Thursday, May 16, 2019

Jason Stanley & David Beaver: "Snakes, Invaders and Other Fighting Words"

Wow, this is weak.
Not going to waste a lot of time on it, but:
   [1] The post hoc fallacy makes a prominent appearance: "We know from history that acts of genocide, ethnic cleansing and terrorism have been preceded by periods in which political and social movements employed such rhetoric." The suggestion of causation is clear.
   [2] There's no effort to distinguish the (effects of the) more properly rhetorical stuff from the (effects of the) more properly informational stuff: describing someone as a 'gang-member' is not, ordinarily, an especially rhetorical move; it could be false, but it generally aims to simply be descriptive. Its rhetorical content is fairly minimal. Furthermore, superpredator theory may be false (or not... Does anyone deny that some people meet the definition?), but, again, false description has to be distinguished from misleading rhetoric. (If that distinction can't be maintained, then the authors have no thesis, for one thing.) The same goes for the case of the Bush campaign's anti-McCain efforts in South Carolina in 2000: that had little or nothing to do with anything rhetorical; it was the (dis)information that was important ("McCain has an illegitimate child.")
   [3] Note prominent, unsupported, hand-wavy empirical claims: "Politicians’ descriptions of young black men as “thugs” and “gang members” in the 1990s helped transform the United States into the country with the world’s highest incarceration rate." Did it? Then produce proof of it. (To some extent this is [1] again.) Also: "Calling immigrants “invaders” has the effect of connecting practices one would employ against hostile intruders to immigrant groups." [my emphasis]. Does it? Then cough up some empirical evidence to that effect. Oh, wait...it "has the effect of"..."connecting"...and what does that mean, pray tell? Does it cause violence? Or does it merely "connect"? Very weasely...
   [4]  The empirical evidence they do give involves reference to single studies of alleged very temporary behavioral changes. And these types of studies, IMO, are particularly likely to be debunked as the replication crisis unfolds.

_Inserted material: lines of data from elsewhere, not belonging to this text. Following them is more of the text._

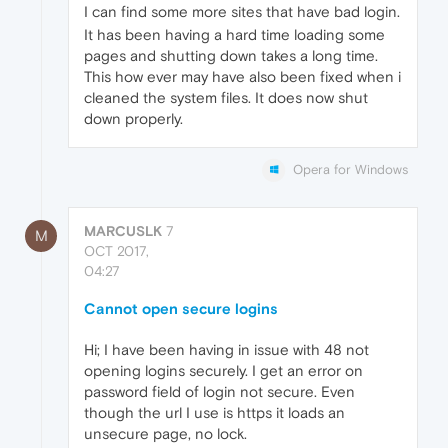
I can find some more sites that have bad login.
It has been having a hard time loading some
pages and shutting down takes a long time.
This how ever may have also been fixed when i
cleaned the system files. It does now shut
down properly.
Opera for Windows
MARCUSLK
7
M
OCT 2017,
04:27
Cannot open secure logins
Hi; I have been having in issue with 48 not
opening logins securely. I get an error on
password field of login not secure. Even
though the url I use is https it loads an
unsecure page, no lock.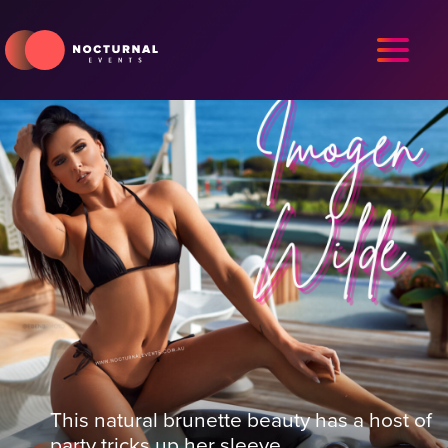
This natural brunette beauty has a host of
party tricks up her sleeve.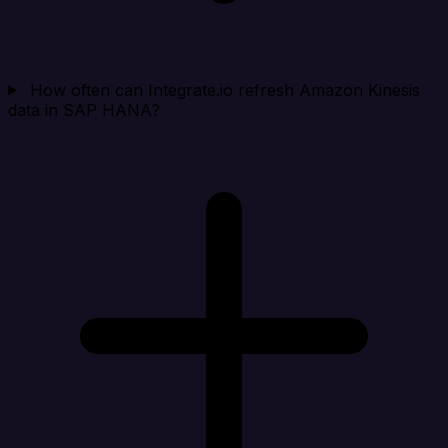
How often can Integrate.io refresh Amazon Kinesis
data in SAP HANA?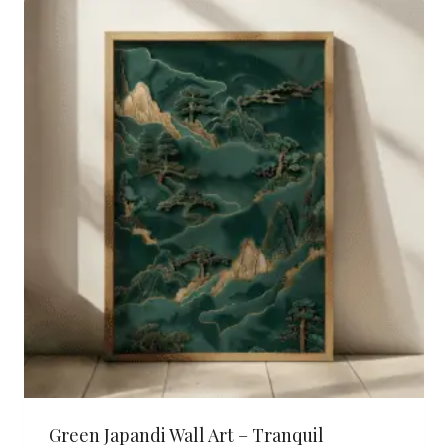
Green Japandi Wall Art – Tranquil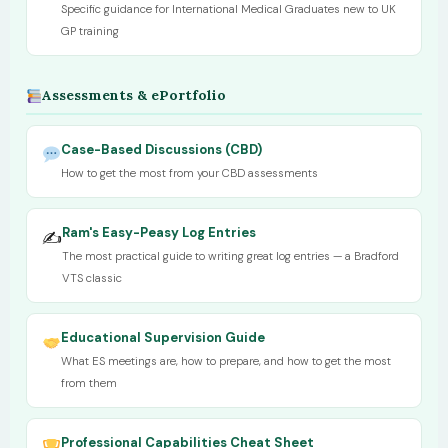
Specific guidance for International Medical Graduates new to UK
GP training
Assessments & ePortfolio
Case-Based Discussions (CBD)
How to get the most from your CBD assessments
Ram's Easy-Peasy Log Entries
✍️
The most practical guide to writing great log entries — a Bradford
VTS classic
Educational Supervision Guide
What ES meetings are, how to prepare, and how to get the most
from them
Professional Capabilities Cheat Sheet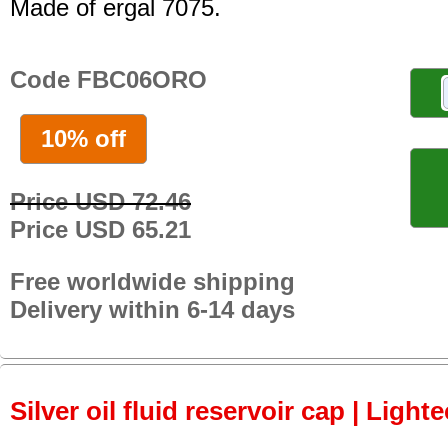
Made of ergal 7075.
Code FBC06ORO
10% off
Price USD 72.46
Price USD 65.21
Free worldwide shipping
Delivery within 6-14 days
Silver oil fluid reservoir cap | Light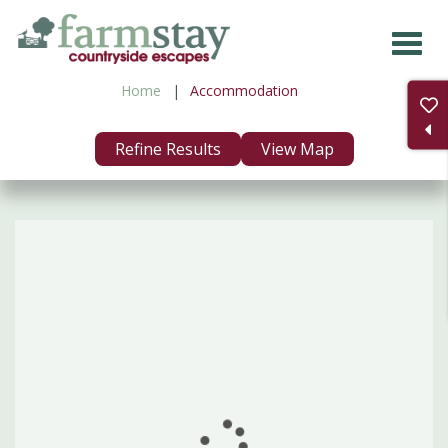
Skip
to
main
Home
Accommodation
content
Refine Results
View Map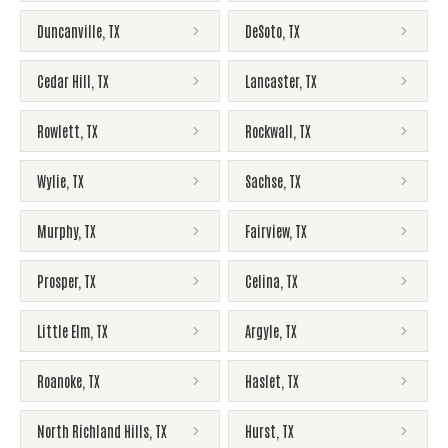
Duncanville
,
TX
DeSoto
,
TX
Cedar Hill
,
TX
Lancaster
,
TX
Rowlett
,
TX
Rockwall
,
TX
Wylie
,
TX
Sachse
,
TX
Murphy
,
TX
Fairview
,
TX
Prosper
,
TX
Celina
,
TX
Little Elm
,
TX
Argyle
,
TX
Roanoke
,
TX
Haslet
,
TX
North Richland Hills
,
TX
Hurst
,
TX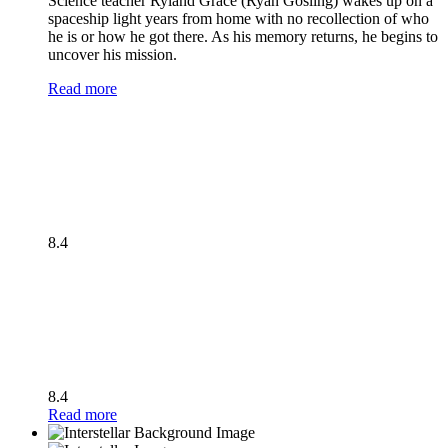
Science teacher Ryland Grace (Ryan Gosling) wakes up on a
spaceship light years from home with no recollection of who
he is or how he got there. As his memory returns, he begins to
uncover his mission.
Read more
8.4
8.4
Read more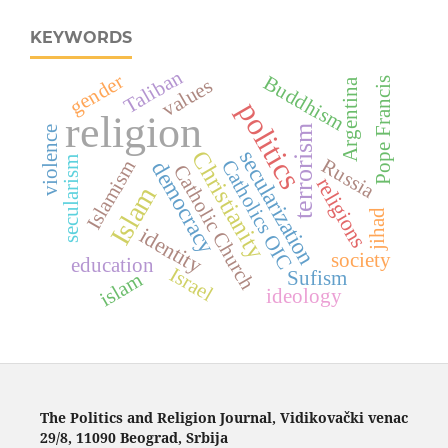
KEYWORDS
Taliban
gender
Buddhism
Pope Francis
values
Argentina
politics
religion
terrorism
violence
Christianity
secularization
secularism
Russia
Catholics
Islamism
democracy
Catholic Church
religions
Islam
jihad
identity
OIC
society
education
Israel
Sufism
islam
ideology
The Politics and Religion Journal, Vidikovački venac
29/8, 11090 Beograd, Srbija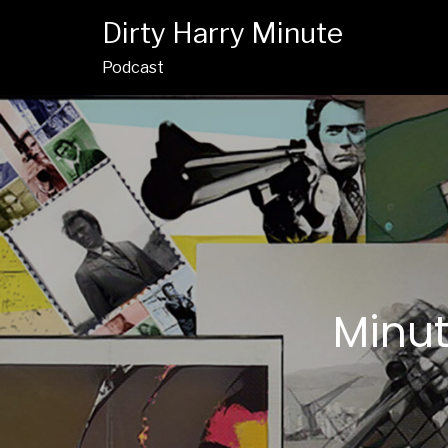
Dirty Harry Minute
Podcast
Minut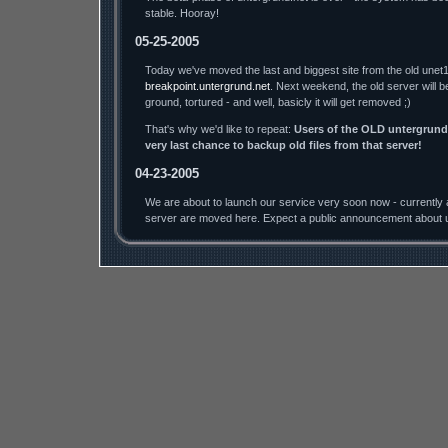
stable. Hooray!
05-25-2005
Today we've moved the last and biggest site from the old unet1
breakpoint.untergrund.net
. Next weekend, the old server will b
ground, tortured - and well, basicly it will get removed ;)
That's why we'd like to repeat:
Users of the OLD untergrund.
very last chance to backup old files from that server!
04-23-2005
We are about to launch our service very soon now - currently a
server are moved here. Expect a public announcement about u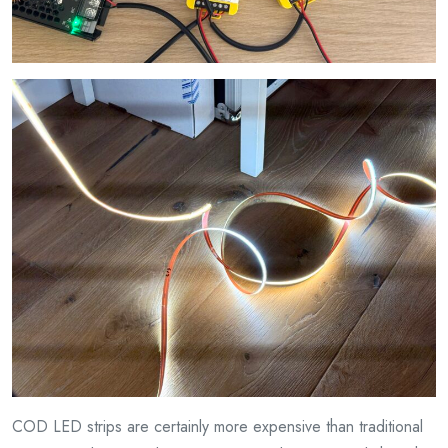
COD LED strips are certainly more expensive than traditional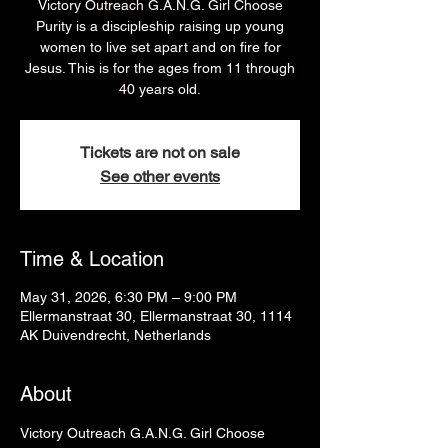
Victory Outreach G.A.N.G. Girl Choose
Purity is a discipleship raising up young
women to live set apart and on fire for
Jesus. This is for the ages from 11 through
40 years old.
Tickets are not on sale
See other events
Time & Location
May 31, 2026, 6:30 PM – 9:00 PM
Ellermanstraat 30, Ellermanstraat 30, 1114
AK Duivendrecht, Netherlands
About
Victory Outreach G.A.N.G. Girl Choose 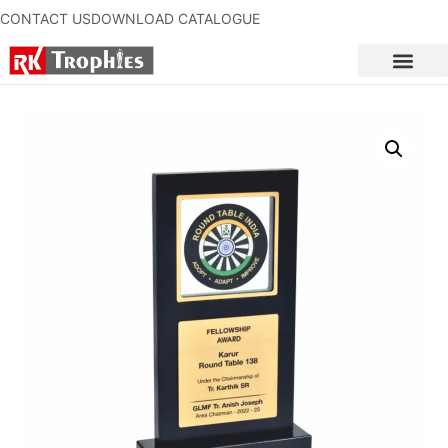
CONTACT US
DOWNLOAD CATALOGUE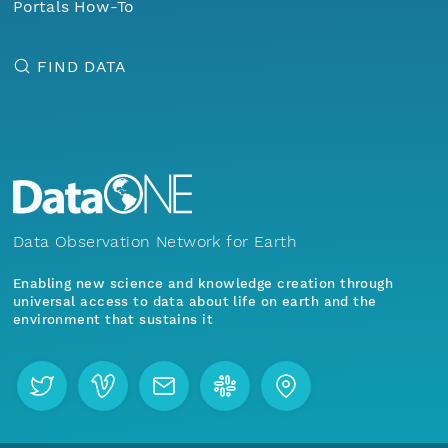
Portals How-To
FIND DATA
Data Observation Network for Earth
Enabling new science and knowledge creation through
universal access to data about life on earth and the
environment that sustains it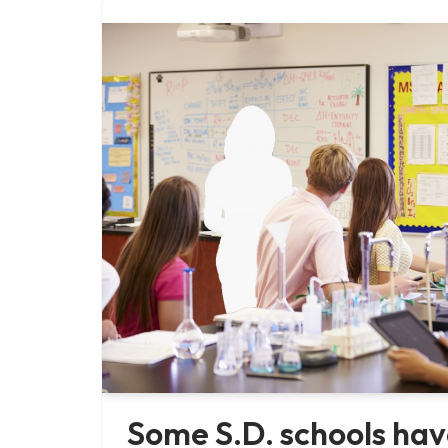
Some S.D. schools hav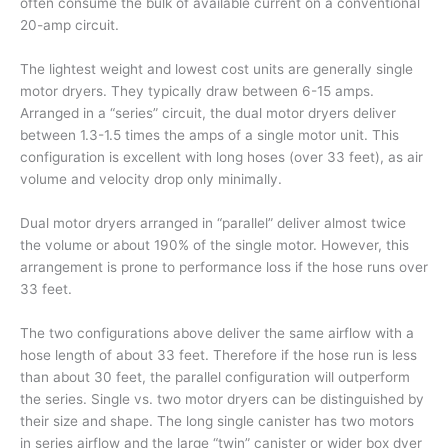
often consume the bulk of available current on a conventional
20-amp circuit.
The lightest weight and lowest cost units are generally single
motor dryers. They typically draw between 6-15 amps.
Arranged in a “series” circuit, the dual motor dryers deliver
between 1.3-1.5 times the amps of a single motor unit. This
configuration is excellent with long hoses (over 33 feet), as air
volume and velocity drop only minimally.
Dual motor dryers arranged in “parallel” deliver almost twice
the volume or about 190% of the single motor. However, this
arrangement is prone to performance loss if the hose runs over
33 feet.
The two configurations above deliver the same airflow with a
hose length of about 33 feet. Therefore if the hose run is less
than about 30 feet, the parallel configuration will outperform
the series. Single vs. two motor dryers can be distinguished by
their size and shape. The long single canister has two motors
in series airflow and the large “twin” canister or wider box dyer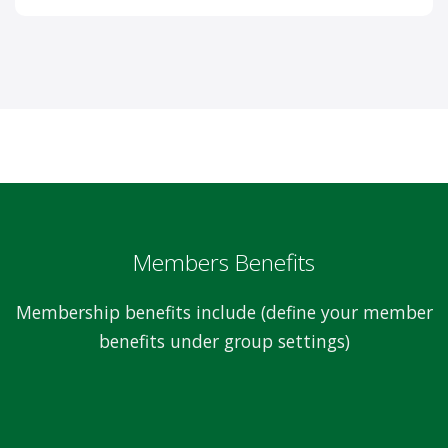
Members Benefits
Membership benefits include (define your member
benefits under group settings)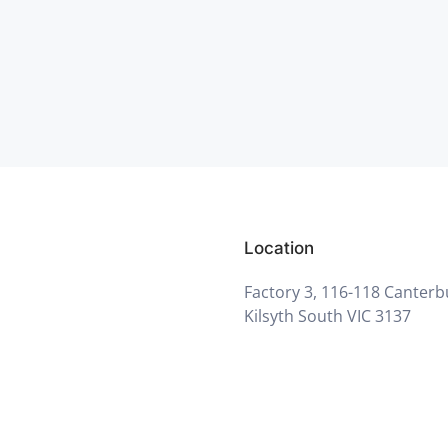
Location
Factory 3, 116-118 Canterb
Kilsyth South VIC 3137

   Alright, I'm done with that thin gruel.
   Except to note the most important point, I'd say: the left's double-standard on rhetoric: they presume authority to micromanage our language even to the point of trying to make material contradictions no longer contradictions (e.g. males can be women) and other absurdity (e.g. politically incorrect speech constitutes violence). OTOH, even the most speculative, implausible, and half-assed objections to terminology and descriptions they oppose are nefarious efforts at mind-control. I wouldn't recommend calling any group "snakes"...but, then, that example is from Rwanda, not here.
   As for calling the current invasion of illegal aliens an "invasion"...well...that's a pretty apt description, actually. Which is, of course, why they don't want us to say it that way. It's a bit different to call individuals "invaders"...but, then, I don't recall every having heard anyone do that. The general phenomenon is akin to an invasion in certain ways--and not in others. (E.g.: it's not violent, and doesn't warrant the kind of violent reaction that an invasion proper would warrant.) But that doesn't entail the accuracy nor helpfulness of describing individuals as "invaders."
   Really finally: 'illegal alien' is a legal term. And it's accurate. This isn't a rhetorical matter. Stanley and Beaver and the left don't want us using the term--probably because it's too accurate. The left has insisted (shrilly, as always) on replacing the term with euphemisms which are themselves then replaced by even more euphemistic euphemisms...from 'illegal immigrant' through 'undocumented migrant' and on to God knows what. (I expect 'honored guest' at some point.) The point is to decrease accuracy, conceal important facts and normalize being in the country illegally. (My favorite term here is from our old friend TVD: 'undocumented Democrat'...)
   Stanley is a philosopher. One would expect better. Or: one would if one didn't understand that the left has colonized and corrupted philosophy as it's done to the rest of the humanities. Progressives now see philosophy as the handmaiden of leftist politics.
   I'm sure I seem to have flipped my shit over this stuff. But I'm not sure what reaction would be more appropriate than flipping one's shit. This is objectively outrageous.